Problem to work on -
Write out the entire listing below exactly as it appears, minus any pictures.

**** Information provided

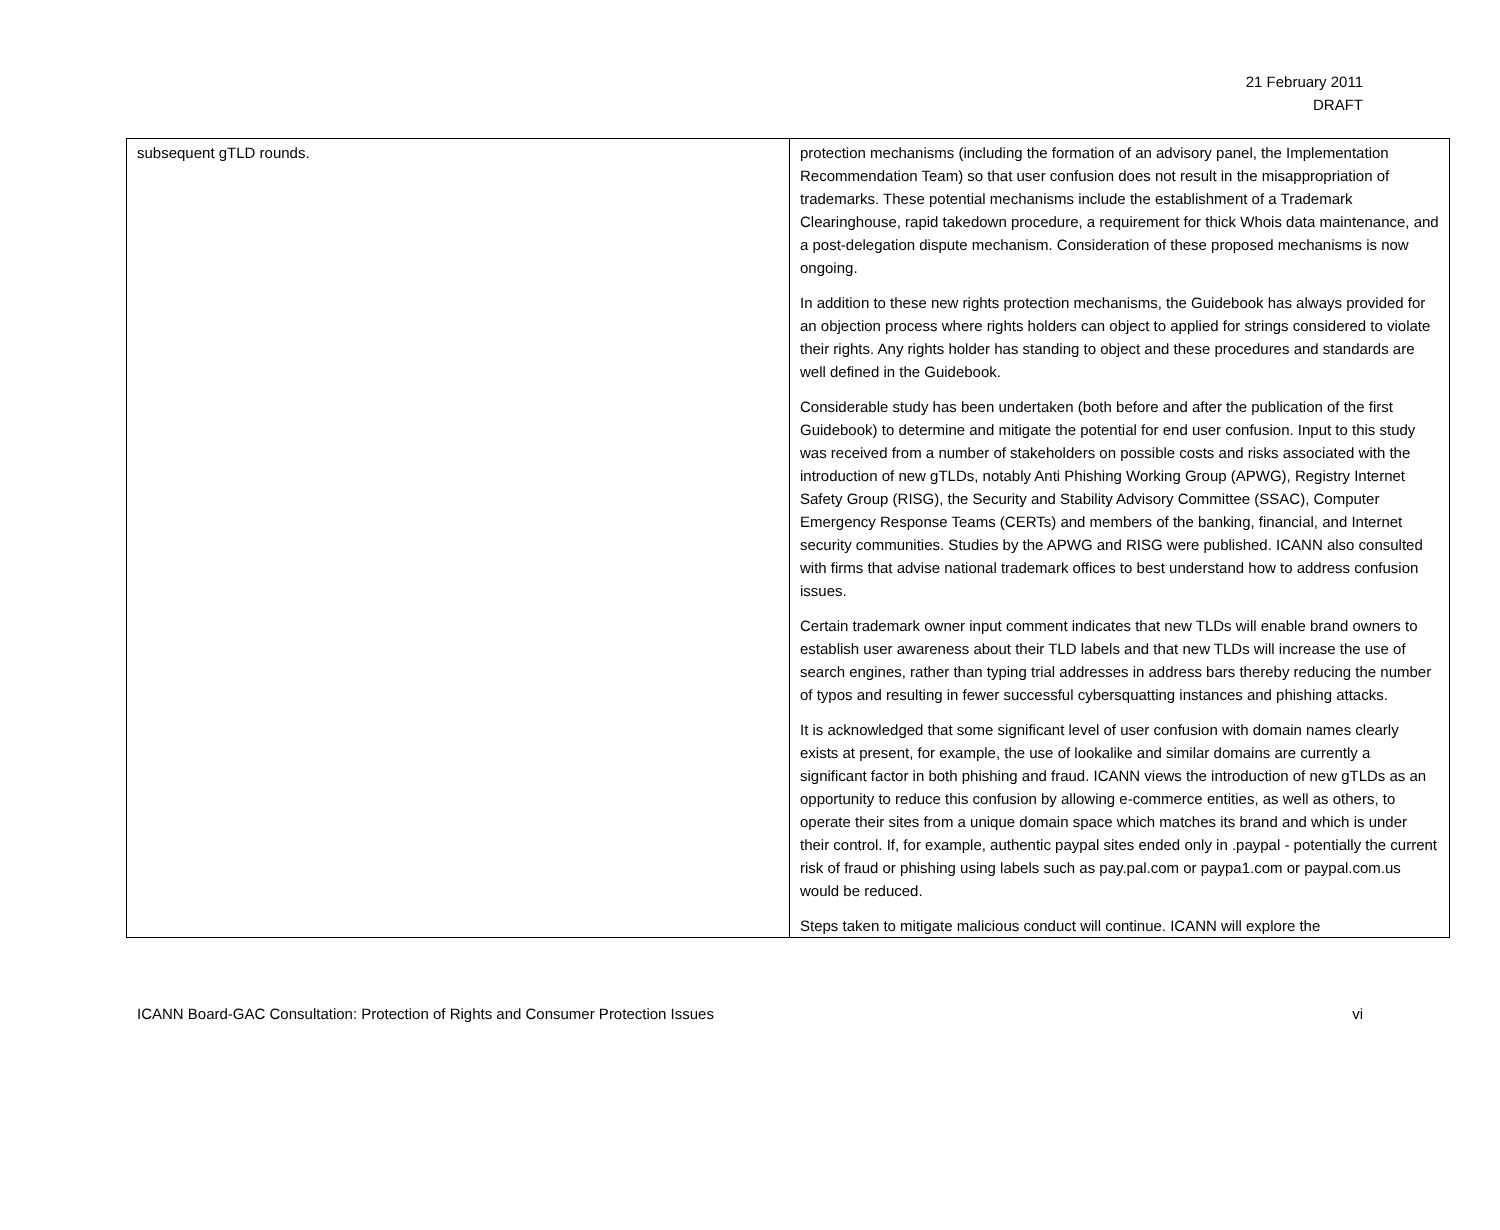21 February 2011
DRAFT
| subsequent gTLD rounds. | protection mechanisms (including the formation of an advisory panel, the Implementation Recommendation Team) so that user confusion does not result in the misappropriation of trademarks. These potential mechanisms include the establishment of a Trademark Clearinghouse, rapid takedown procedure, a requirement for thick Whois data maintenance, and a post-delegation dispute mechanism. Consideration of these proposed mechanisms is now ongoing. In addition to these new rights protection mechanisms, the Guidebook has always provided for an objection process where rights holders can object to applied for strings considered to violate their rights. Any rights holder has standing to object and these procedures and standards are well defined in the Guidebook. Considerable study has been undertaken (both before and after the publication of the first Guidebook) to determine and mitigate the potential for end user confusion. Input to this study was received from a number of stakeholders on possible costs and risks associated with the introduction of new gTLDs, notably Anti Phishing Working Group (APWG), Registry Internet Safety Group (RISG), the Security and Stability Advisory Committee (SSAC), Computer Emergency Response Teams (CERTs) and members of the banking, financial, and Internet security communities. Studies by the APWG and RISG were published. ICANN also consulted with firms that advise national trademark offices to best understand how to address confusion issues. Certain trademark owner input comment indicates that new TLDs will enable brand owners to establish user awareness about their TLD labels and that new TLDs will increase the use of search engines, rather than typing trial addresses in address bars thereby reducing the number of typos and resulting in fewer successful cybersquatting instances and phishing attacks. It is acknowledged that some significant level of user confusion with domain names clearly exists at present, for example, the use of lookalike and similar domains are currently a significant factor in both phishing and fraud. ICANN views the introduction of new gTLDs as an opportunity to reduce this confusion by allowing e-commerce entities, as well as others, to operate their sites from a unique domain space which matches its brand and which is under their control. If, for example, authentic paypal sites ended only in .paypal - potentially the current risk of fraud or phishing using labels such as pay.pal.com or paypa1.com or paypal.com.us would be reduced. Steps taken to mitigate malicious conduct will continue. ICANN will explore the |
ICANN Board-GAC Consultation: Protection of Rights and Consumer Protection Issues vi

********

Your response -
21 February 2011
DRAFT
| subsequent gTLD rounds. | protection mechanisms (including the formation of an advisory panel, the Implementation Recommendation Team) so that user confusion does not result in the misappropriation of trademarks. These potential mechanisms include the establishment of a Trademark Clearinghouse, rapid takedown procedure, a requirement for thick Whois data maintenance, and a post-delegation dispute mechanism. Consideration of these proposed mechanisms is now ongoing. In addition to these new rights protection mechanisms, the Guidebook has always provided for an objection process where rights holders can object to applied for strings considered to violate their rights. Any rights holder has standing to object and these procedures and standards are well defined in the Guidebook. Considerable study has been undertaken (both before and after the publication of the first Guidebook) to determine and mitigate the potential for end user confusion. Input to this study was received from a number of stakeholders on possible costs and risks associated with the introduction of new gTLDs, notably Anti Phishing Working Group (APWG), Registry Internet Safety Group (RISG), the Security and Stability Advisory Committee (SSAC), Computer Emergency Response Teams (CERTs) and members of the banking, financial, and Internet security communities. Studies by the APWG and RISG were published. ICANN also consulted with firms that advise national trademark offices to best understand how to address confusion issues. Certain trademark owner input comment indicates that new TLDs will enable brand owners to establish user awareness about their TLD labels and that new TLDs will increase the use of search engines, rather than typing trial addresses in address bars thereby reducing the number of typos and resulting in fewer successful cybersquatting instances and phishing attacks. It is acknowledged that some significant level of user confusion with domain names clearly exists at present, for example, the use of lookalike and similar domains are currently a significant factor in both phishing and fraud. ICANN views the introduction of new gTLDs as an opportunity to reduce this confusion by allowing e-commerce entities, as well as others, to operate their sites from a unique domain space which matches its brand and which is under their control. If, for example, authentic paypal sites ended only in .paypal - potentially the current risk of fraud or phishing using labels such as pay.pal.com or paypa1.com or paypal.com.us would be reduced. Steps taken to mitigate malicious conduct will continue. ICANN will explore the |
ICANN Board-GAC Consultation: Protection of Rights and Consumer Protection Issues vi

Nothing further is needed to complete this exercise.